Date: 25 July 2004
Venue: The Orpheum Theatre, Vancouver.

Reviewer: John Jane





Conductor: Larry O'Brien

Glenn Miller
1904 - 1944

The Glenn Miller Orchestra, now owned by Glenn Miller Productions has been in existence since Miller himself founded the band in 1938. The band now tours extensively in homage to its namesake and his distinctive sound.

Miller, whose devotees celebrated the 100th anniversary of his birth this year, was a trombone player, arranger and band leader, who when only forty, died in a plane crash over the English Channel at the end of WWII.

Larry O’Brien now leads the nineteen member band of high-calibre musicians who hail from Texas to Alaska and a number of states in between. The troupe also includes two vocalists, Julia Rich and Nick Hilscher. The seventy-year-old musical director has assembled a group of musicians that seem capable of directing themselves.

O’Brien’s style can be described as ‘minimalist’. He rarely stands at centre stage, rather off to the side, tending to onstage details such as adjusting the microphones. His occasional subtle gestures might indicate the next soloist or shift in musical dynamics. O’Brien will frequently lend his trombone on a few tunes, as he did with ‘Danny Boy’ which also featured base player Aaron Miller. Base players are too often overlooked, but this young bassist was given every opportunity to be noticed.

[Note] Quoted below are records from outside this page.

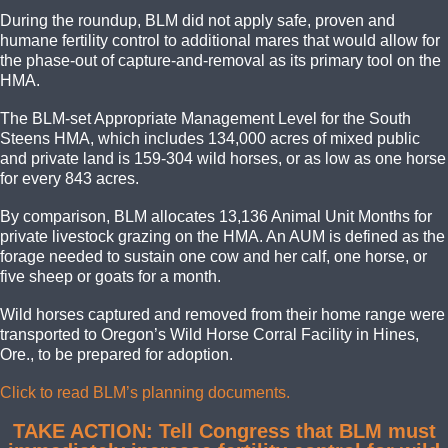
During the roundup, BLM did not apply safe, proven
and
humane fertility control to additional mares that would allow for
the phase-out of capture-and-removal as its primary tool
on t
he
HMA.
The BLM-set Appropriate Management Level for the South
Steens HMA, which includes 134,000 acres of mixed public
and private land is 159-304 wild horses, or as low as one horse
for every 843 acres.
By comparison, BLM allocates 13,136 Animal Unit Months for
private livestock grazing on the HMA. An AUM is defined as the
forage needed to sustain one cow and her calf, one horse, or
five sheep or goats for a month.
Wild horses captured and removed from their home range were
transported to Oregon’s Wild Horse Corral Facility in Hines,
Ore., to be prepared for adoption.
Click to read BLM’s planning documents.
TAKE ACTION: Tell Congress that BLM must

The music was as smooth as silk. From the opening strains of ‘Moonlight Serenade’ right up to the encore, the band put the audience “In The Mood”. As one might expect, the guys stuck mostly with the standards - timeless tunes like ‘Little Brown Jug’, ‘Pennsylvania 6-5000', and ‘Tuxedo Junction’ that defined the Miller era. They also remained faithful to his original arrangements with thirteen musicians making up the brass section. The exception was my personal favourite, ‘Perfidia’, which featured the entire trombone unit.

Julia Rich & the band

Twenty-year band veteran from Nashville, Julia Rich, charmed the audience out of their seats with Gershwin’s ‘Fascinating Rhythm’. Rich’s voice was reminiscent of that of Marion Hutton - the ‘girl singer’ with the original orchestra.

Male vocalist Nick Hilscher who performed ‘At Last’ has the same easy singing style as our own Michael Bublé, but with a little less energy and flair.

Though Glenn Miller is no longer with us, his unique music certainly is. During his short lifetime, he brought the enjoyment of swing to millions of people and through the new Glenn Miller Orchestra. His legacy will continue for some time to come.